Javascript Calendars for Lazy Webmasters - nreece
http://www.javascript-examples.com/javascript-calendars/
======
jawngee
_ring_

 _ring_

"Hello? Yes, I understand. Yes, I will tell him."

 _click_

That was 1996 calling. Apparently they've been looking for that word
"webmaster" and would like it back.

I'm just the messenger...

------
sc
<http://stephencelis.com/projects/timeframe>

------
bprater
Lazy?! How about 'efficient'?

------
snprbob86
I went looking for a decent cross-browser calendar control a few months ago.
Unfortunately, I couldn't find any that remotely fit my needs.

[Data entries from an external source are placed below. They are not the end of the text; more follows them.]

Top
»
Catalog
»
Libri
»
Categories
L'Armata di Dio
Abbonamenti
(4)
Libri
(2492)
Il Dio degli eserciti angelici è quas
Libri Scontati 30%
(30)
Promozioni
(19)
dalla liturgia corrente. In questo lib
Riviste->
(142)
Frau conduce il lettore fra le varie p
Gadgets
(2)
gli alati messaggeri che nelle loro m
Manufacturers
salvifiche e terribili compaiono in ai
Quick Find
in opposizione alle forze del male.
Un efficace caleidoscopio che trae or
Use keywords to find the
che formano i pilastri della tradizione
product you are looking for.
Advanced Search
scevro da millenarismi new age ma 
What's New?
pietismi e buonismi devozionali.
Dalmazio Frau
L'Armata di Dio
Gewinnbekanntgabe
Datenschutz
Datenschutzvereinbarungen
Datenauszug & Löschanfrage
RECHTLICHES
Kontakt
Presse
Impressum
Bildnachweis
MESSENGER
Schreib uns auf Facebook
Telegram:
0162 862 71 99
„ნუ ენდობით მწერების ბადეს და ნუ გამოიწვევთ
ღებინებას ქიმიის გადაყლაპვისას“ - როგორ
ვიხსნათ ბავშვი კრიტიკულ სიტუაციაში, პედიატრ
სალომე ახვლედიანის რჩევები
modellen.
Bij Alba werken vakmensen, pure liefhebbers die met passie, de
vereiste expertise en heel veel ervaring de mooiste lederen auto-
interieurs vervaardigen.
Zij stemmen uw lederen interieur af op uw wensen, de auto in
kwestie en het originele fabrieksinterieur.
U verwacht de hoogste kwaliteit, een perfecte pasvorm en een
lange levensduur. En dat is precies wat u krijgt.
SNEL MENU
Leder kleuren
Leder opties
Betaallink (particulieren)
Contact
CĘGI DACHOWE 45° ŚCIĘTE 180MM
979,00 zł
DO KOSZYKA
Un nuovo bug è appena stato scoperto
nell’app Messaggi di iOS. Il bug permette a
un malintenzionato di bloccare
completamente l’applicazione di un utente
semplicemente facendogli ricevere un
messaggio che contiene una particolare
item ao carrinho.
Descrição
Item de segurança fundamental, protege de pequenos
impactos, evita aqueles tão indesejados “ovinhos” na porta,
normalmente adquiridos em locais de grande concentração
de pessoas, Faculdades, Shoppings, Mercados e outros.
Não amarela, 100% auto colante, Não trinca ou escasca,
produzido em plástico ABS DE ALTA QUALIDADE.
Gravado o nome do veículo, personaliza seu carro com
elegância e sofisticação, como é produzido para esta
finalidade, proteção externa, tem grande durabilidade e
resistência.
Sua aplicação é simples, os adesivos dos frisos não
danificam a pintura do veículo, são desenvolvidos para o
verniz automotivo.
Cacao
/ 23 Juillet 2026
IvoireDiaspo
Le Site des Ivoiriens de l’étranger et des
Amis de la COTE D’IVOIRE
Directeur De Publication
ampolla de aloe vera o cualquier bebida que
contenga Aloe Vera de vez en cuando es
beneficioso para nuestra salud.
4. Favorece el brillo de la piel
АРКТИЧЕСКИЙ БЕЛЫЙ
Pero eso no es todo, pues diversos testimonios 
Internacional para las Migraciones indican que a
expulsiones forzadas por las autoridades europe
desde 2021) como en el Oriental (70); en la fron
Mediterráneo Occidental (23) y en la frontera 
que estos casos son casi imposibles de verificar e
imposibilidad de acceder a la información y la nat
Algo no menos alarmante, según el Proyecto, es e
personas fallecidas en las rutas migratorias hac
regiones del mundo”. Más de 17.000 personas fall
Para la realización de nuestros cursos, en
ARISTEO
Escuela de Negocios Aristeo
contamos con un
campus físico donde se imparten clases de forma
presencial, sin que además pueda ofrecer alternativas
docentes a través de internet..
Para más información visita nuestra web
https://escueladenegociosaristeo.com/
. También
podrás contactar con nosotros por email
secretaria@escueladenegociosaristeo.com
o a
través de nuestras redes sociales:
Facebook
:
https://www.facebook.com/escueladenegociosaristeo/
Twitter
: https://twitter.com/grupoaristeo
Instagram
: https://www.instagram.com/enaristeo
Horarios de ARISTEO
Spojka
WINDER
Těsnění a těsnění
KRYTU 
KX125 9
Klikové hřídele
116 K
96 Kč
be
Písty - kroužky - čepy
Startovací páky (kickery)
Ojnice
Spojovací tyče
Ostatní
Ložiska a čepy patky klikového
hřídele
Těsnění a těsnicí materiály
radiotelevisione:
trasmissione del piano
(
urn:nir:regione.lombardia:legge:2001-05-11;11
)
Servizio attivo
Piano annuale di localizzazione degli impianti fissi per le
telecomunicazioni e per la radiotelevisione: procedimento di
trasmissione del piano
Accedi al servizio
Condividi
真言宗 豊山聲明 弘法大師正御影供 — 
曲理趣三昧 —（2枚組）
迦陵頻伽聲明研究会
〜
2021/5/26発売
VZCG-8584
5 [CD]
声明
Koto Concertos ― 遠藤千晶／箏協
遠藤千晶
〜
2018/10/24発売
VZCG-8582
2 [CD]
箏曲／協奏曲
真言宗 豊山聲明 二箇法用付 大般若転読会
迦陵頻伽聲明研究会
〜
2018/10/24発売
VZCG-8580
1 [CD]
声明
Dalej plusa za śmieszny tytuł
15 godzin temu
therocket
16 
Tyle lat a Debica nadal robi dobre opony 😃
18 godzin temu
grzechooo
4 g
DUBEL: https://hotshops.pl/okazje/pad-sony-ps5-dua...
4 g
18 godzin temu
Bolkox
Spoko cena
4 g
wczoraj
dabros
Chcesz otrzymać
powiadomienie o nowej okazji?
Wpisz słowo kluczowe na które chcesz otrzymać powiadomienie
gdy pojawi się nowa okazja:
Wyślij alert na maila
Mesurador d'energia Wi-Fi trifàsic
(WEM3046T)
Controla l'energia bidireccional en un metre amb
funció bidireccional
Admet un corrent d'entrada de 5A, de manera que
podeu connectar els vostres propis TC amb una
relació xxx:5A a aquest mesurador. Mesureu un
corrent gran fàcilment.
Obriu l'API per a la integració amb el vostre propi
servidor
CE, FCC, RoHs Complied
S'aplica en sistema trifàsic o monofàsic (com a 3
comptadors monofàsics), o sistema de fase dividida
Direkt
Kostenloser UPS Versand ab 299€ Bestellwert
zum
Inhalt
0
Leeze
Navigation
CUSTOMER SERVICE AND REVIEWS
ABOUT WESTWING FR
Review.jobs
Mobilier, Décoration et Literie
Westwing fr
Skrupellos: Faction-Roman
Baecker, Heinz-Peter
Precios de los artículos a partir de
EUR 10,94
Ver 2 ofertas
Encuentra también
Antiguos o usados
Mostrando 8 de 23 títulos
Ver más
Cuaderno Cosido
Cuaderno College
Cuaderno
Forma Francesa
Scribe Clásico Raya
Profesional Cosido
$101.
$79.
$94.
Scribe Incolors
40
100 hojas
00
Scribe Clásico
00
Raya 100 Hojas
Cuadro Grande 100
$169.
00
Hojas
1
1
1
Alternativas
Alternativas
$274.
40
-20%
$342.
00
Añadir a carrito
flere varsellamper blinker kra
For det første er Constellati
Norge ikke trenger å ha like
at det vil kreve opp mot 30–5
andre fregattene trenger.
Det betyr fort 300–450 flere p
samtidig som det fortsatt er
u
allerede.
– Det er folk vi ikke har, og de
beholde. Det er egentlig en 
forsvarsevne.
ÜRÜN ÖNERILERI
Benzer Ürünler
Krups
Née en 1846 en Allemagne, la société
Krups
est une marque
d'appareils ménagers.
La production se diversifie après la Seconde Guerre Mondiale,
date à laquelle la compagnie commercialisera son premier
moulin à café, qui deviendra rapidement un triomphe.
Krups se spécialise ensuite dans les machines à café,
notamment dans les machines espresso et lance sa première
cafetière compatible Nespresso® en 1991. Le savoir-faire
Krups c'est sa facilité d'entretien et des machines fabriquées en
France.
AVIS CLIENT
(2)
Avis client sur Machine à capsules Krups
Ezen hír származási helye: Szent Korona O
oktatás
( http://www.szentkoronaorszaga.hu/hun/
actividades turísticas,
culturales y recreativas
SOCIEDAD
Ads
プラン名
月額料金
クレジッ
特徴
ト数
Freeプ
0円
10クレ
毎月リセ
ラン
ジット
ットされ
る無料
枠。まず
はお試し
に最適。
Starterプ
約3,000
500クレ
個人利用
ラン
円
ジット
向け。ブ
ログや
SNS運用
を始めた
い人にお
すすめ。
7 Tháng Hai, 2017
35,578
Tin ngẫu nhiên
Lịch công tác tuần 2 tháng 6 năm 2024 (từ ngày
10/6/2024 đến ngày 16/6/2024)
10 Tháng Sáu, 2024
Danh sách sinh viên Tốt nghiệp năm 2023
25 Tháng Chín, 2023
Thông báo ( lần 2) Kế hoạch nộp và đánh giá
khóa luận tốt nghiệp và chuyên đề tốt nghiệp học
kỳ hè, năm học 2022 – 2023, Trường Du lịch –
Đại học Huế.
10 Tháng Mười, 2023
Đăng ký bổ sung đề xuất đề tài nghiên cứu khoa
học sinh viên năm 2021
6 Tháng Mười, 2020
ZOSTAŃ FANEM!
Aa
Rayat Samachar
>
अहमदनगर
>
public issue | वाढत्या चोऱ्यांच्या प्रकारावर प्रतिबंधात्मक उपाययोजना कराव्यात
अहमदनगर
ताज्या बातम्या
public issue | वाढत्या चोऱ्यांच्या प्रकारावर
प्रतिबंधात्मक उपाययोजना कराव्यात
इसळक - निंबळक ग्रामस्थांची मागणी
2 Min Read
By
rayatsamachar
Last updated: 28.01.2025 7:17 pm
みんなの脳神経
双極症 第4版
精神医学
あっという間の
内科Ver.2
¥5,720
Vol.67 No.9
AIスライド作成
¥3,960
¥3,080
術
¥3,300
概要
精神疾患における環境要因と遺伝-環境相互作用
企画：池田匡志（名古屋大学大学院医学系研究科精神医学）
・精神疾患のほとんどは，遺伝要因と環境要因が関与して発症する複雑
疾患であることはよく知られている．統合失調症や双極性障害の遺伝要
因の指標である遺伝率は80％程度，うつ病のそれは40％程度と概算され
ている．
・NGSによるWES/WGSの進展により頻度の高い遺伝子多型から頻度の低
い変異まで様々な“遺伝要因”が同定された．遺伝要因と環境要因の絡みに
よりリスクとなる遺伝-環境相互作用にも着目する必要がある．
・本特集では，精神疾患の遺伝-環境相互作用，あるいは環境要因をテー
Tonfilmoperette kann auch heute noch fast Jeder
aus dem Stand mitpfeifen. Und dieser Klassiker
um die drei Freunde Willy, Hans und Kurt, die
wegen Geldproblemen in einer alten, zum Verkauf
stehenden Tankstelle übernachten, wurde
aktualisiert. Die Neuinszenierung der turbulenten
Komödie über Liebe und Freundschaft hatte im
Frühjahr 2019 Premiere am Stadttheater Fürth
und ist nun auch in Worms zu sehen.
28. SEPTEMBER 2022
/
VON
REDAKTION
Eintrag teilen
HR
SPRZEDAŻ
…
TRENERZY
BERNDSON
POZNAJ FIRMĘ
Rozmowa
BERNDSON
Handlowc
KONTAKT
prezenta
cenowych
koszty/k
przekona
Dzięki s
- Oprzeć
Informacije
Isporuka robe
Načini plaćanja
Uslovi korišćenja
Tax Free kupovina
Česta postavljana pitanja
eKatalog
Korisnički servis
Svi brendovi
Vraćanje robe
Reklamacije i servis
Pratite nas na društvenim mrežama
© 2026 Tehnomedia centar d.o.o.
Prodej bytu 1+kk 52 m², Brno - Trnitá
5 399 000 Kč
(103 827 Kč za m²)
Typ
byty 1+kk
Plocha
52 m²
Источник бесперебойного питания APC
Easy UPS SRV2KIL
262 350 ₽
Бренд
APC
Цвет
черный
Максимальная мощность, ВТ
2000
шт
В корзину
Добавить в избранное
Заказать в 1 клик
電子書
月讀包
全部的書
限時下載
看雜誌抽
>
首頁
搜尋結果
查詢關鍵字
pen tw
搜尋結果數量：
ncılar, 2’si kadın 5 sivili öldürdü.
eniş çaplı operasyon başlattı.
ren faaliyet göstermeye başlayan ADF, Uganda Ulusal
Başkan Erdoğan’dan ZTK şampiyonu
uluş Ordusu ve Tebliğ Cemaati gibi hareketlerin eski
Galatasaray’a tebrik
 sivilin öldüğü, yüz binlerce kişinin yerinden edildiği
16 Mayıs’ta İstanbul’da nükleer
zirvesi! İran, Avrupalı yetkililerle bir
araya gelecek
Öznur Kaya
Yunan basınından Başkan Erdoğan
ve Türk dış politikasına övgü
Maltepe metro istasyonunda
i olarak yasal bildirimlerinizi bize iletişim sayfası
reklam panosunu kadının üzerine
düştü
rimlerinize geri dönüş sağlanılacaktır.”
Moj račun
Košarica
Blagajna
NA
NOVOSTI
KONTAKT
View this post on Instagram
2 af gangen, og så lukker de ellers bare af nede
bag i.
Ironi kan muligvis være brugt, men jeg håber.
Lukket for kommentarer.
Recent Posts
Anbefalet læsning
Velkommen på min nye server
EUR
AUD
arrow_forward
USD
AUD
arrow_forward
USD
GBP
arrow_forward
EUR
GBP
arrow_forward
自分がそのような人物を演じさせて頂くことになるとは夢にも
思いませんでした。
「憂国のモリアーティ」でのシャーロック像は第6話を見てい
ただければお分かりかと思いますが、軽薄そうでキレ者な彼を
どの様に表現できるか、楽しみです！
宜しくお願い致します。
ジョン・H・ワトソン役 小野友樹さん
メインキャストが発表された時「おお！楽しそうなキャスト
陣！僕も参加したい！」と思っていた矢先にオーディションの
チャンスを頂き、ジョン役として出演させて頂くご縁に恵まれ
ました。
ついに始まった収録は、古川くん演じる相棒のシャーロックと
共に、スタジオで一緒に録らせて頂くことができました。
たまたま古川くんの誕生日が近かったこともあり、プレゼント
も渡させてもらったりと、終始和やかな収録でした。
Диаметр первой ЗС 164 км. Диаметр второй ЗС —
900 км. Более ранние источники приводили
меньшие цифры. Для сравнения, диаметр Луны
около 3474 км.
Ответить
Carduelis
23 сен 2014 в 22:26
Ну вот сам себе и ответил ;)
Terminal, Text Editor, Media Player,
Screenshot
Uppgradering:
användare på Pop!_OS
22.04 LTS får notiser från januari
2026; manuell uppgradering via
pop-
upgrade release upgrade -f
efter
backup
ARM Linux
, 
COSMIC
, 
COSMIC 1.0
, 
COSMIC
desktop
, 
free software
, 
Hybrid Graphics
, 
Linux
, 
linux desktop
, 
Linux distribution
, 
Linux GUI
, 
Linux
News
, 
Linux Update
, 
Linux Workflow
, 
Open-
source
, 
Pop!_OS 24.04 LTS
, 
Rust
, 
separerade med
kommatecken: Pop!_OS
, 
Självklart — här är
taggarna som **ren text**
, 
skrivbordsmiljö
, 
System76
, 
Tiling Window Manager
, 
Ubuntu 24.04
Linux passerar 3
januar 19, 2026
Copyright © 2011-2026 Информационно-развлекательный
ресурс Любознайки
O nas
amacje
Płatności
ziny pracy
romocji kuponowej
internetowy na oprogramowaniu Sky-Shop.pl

First, most of these are "date pickers" aka "date drop downs" instead of full
blown calendars. Second, I need a lot of customization. For example, I want to
be able to display a weekly calendar without dates. Or a monthly-style
calendar which shows the current and next 3 weeks instead of named months. It
needs to be skinnable to match my site as well as provide hooks for high level
events like day-clicked. Ideally, I'd like both a server-side Python API for
generating calendar HTML and a client Javascript API for manipulating an
existing calendar. I know that's a tall order, but I couldn't find anything
even close to that.

Rolling my own was difficult and time consuming. Luckily, I only needed
prototype quality for now.

------
mjnaus
It looks like they copied the content from a post on Smashing Magazine from
last year: [http://www.smashingmagazine.com/2007/10/23/online-
calendars-...](http://www.smashingmagazine.com/2007/10/23/online-calendars-
and-date-pickers/)

------
halo
These will all be made largely redundant in the coming years as HTML5 contains
an input type for dates which will allow the browser to deal with the problem.